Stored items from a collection
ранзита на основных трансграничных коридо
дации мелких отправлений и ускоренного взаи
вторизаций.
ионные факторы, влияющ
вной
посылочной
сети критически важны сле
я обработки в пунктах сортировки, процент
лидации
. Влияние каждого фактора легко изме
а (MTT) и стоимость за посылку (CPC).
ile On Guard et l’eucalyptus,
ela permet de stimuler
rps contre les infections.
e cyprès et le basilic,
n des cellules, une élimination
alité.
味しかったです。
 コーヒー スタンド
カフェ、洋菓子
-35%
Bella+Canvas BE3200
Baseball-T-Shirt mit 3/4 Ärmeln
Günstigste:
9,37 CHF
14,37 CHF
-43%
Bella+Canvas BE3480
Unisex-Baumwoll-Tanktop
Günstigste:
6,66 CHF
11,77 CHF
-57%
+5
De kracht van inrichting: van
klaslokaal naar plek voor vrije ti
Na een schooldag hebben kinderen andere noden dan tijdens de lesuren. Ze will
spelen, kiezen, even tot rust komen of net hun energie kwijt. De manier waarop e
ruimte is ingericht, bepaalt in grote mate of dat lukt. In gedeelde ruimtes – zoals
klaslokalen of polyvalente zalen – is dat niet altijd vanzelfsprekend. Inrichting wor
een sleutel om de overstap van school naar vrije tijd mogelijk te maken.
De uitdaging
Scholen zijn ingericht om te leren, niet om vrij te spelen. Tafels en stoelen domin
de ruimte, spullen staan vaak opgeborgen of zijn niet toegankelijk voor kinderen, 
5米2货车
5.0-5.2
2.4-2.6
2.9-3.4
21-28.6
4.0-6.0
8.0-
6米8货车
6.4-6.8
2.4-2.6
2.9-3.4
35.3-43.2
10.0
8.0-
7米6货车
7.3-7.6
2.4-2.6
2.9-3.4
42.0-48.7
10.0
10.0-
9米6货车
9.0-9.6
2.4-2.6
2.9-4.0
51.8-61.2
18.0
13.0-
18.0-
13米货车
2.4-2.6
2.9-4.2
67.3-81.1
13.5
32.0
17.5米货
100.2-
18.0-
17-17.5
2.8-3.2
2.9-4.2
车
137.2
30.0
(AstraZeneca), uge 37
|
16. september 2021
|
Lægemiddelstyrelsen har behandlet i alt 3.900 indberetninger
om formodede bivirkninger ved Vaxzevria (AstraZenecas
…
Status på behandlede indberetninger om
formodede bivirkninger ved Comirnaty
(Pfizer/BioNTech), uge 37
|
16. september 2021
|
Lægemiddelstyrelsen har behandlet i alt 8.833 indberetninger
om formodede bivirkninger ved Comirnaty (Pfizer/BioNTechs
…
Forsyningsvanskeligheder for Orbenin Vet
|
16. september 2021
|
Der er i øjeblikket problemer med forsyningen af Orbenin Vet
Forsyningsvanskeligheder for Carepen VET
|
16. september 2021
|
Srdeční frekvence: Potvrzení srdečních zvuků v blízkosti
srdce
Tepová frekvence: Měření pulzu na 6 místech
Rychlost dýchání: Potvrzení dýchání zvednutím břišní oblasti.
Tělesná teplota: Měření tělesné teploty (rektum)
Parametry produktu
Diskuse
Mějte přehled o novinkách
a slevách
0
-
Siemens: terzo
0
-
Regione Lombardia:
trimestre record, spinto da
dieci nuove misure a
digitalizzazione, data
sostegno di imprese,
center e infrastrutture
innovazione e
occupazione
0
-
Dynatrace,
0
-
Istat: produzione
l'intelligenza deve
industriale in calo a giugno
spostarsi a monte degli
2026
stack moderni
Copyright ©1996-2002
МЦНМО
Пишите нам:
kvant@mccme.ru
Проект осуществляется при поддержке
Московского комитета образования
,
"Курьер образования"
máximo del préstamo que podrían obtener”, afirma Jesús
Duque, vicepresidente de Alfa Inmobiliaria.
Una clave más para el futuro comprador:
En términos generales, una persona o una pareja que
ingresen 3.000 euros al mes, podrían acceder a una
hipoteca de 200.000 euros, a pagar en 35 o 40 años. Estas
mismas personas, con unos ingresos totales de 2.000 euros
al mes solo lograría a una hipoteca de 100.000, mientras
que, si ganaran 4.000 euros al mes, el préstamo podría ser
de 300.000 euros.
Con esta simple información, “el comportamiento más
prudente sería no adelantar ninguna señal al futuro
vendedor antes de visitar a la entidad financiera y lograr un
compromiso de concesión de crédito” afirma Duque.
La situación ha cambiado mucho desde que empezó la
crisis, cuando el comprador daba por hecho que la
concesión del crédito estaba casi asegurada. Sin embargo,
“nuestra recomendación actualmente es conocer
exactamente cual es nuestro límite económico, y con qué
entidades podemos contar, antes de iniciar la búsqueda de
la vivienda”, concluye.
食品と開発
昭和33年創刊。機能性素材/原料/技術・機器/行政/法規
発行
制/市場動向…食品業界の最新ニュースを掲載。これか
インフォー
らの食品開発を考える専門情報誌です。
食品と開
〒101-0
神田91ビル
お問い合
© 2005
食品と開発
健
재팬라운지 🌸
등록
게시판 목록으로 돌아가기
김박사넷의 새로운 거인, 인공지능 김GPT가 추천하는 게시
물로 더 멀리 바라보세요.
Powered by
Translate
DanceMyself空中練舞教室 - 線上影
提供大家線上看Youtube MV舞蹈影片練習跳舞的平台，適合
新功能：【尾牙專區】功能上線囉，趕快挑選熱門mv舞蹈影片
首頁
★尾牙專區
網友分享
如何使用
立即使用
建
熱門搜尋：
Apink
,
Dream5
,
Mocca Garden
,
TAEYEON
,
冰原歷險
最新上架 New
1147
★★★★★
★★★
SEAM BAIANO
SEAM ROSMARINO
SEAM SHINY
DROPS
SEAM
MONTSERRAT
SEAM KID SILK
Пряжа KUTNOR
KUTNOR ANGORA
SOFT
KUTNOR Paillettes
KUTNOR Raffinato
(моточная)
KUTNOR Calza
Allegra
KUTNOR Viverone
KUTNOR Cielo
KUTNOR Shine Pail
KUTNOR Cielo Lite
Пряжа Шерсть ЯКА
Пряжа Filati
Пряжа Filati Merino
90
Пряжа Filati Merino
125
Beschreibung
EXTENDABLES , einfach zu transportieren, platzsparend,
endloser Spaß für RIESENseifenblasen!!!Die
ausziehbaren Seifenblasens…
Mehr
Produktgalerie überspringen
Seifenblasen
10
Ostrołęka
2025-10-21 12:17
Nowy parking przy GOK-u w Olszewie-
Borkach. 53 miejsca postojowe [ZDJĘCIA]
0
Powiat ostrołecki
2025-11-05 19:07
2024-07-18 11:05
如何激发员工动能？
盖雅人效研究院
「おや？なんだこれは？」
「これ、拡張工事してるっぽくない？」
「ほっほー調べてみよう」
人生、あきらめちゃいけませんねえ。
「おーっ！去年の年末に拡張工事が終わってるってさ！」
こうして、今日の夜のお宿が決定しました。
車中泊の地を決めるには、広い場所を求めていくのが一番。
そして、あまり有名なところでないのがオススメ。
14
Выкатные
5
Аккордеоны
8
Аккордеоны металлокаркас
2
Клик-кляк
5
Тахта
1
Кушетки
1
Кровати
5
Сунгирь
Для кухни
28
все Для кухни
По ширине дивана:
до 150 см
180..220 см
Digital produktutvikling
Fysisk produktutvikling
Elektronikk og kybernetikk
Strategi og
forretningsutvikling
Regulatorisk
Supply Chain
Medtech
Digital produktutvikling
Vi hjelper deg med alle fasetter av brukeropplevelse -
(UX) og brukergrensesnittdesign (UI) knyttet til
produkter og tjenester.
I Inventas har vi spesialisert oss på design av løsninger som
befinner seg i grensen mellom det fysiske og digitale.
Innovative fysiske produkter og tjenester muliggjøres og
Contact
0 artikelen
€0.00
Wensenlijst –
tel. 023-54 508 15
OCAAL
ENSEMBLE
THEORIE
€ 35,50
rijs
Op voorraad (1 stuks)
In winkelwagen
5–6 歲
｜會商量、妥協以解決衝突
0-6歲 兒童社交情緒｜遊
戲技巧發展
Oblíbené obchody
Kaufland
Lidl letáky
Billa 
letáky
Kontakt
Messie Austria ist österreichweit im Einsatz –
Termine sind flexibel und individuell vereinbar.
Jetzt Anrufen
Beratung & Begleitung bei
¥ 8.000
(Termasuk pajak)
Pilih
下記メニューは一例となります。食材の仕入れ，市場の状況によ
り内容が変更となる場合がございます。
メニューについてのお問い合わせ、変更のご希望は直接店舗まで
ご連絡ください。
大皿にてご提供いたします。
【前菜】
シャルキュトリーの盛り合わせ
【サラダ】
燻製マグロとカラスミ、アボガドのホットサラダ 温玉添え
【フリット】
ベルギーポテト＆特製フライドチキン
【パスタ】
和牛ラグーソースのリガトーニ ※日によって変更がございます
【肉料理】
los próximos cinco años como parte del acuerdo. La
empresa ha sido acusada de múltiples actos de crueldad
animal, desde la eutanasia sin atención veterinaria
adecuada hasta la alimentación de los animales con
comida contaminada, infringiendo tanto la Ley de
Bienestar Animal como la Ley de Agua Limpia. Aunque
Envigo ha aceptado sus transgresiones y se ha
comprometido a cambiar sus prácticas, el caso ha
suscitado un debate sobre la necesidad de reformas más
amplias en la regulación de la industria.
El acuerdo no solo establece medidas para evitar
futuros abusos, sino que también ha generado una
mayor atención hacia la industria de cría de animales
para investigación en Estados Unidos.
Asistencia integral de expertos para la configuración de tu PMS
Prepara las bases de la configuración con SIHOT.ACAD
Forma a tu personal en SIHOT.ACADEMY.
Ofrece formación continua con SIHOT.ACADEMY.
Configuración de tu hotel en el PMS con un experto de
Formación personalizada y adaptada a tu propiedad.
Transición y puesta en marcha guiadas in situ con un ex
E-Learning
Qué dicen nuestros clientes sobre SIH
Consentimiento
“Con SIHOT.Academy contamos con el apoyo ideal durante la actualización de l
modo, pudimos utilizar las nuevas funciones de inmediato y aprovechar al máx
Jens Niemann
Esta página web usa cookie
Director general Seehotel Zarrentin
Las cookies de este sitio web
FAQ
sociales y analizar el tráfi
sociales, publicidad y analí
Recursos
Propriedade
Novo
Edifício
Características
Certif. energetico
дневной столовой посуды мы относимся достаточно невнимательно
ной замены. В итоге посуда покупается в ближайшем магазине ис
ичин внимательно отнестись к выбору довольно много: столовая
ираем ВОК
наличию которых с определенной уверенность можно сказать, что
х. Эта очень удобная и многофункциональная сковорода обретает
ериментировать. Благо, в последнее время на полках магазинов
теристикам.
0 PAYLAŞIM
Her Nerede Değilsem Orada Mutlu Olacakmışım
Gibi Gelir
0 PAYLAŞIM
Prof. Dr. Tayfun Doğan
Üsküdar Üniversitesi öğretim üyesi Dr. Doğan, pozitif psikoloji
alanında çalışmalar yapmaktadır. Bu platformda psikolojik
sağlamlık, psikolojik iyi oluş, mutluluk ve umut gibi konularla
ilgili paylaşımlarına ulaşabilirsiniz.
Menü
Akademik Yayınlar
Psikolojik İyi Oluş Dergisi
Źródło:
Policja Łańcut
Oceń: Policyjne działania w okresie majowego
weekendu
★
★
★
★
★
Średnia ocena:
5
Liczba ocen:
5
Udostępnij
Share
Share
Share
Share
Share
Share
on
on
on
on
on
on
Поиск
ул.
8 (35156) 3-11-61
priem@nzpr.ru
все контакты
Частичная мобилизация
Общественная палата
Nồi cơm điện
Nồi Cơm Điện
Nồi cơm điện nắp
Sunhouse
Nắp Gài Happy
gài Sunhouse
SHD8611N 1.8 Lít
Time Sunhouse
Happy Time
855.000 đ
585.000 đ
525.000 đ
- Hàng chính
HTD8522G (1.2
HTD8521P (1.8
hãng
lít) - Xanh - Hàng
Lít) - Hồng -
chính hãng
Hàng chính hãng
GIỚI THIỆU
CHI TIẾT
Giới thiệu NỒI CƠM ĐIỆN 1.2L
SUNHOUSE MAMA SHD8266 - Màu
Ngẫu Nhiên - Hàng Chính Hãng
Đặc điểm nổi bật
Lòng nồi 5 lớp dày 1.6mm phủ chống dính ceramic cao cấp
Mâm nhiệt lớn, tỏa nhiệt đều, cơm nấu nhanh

Your assignment — Copy word for word the stretch of entries above from the line that has "En términos generales, una" through the line that has "昭和33年創刊。機能性素材/原料/技術・機器/行政/法規", both ends included, and nothing outside it.

Answer for the task —
En términos generales, una persona o una pareja que
ingresen 3.000 euros al mes, podrían acceder a una
hipoteca de 200.000 euros, a pagar en 35 o 40 años. Estas
mismas personas, con unos ingresos totales de 2.000 euros
al mes solo lograría a una hipoteca de 100.000, mientras
que, si ganaran 4.000 euros al mes, el préstamo podría ser
de 300.000 euros.
Con esta simple información, “el comportamiento más
prudente sería no adelantar ninguna señal al futuro
vendedor antes de visitar a la entidad financiera y lograr un
compromiso de concesión de crédito” afirma Duque.
La situación ha cambiado mucho desde que empezó la
crisis, cuando el comprador daba por hecho que la
concesión del crédito estaba casi asegurada. Sin embargo,
“nuestra recomendación actualmente es conocer
exactamente cual es nuestro límite económico, y con qué
entidades podemos contar, antes de iniciar la búsqueda de
la vivienda”, concluye.
食品と開発
昭和33年創刊。機能性素材/原料/技術・機器/行政/法規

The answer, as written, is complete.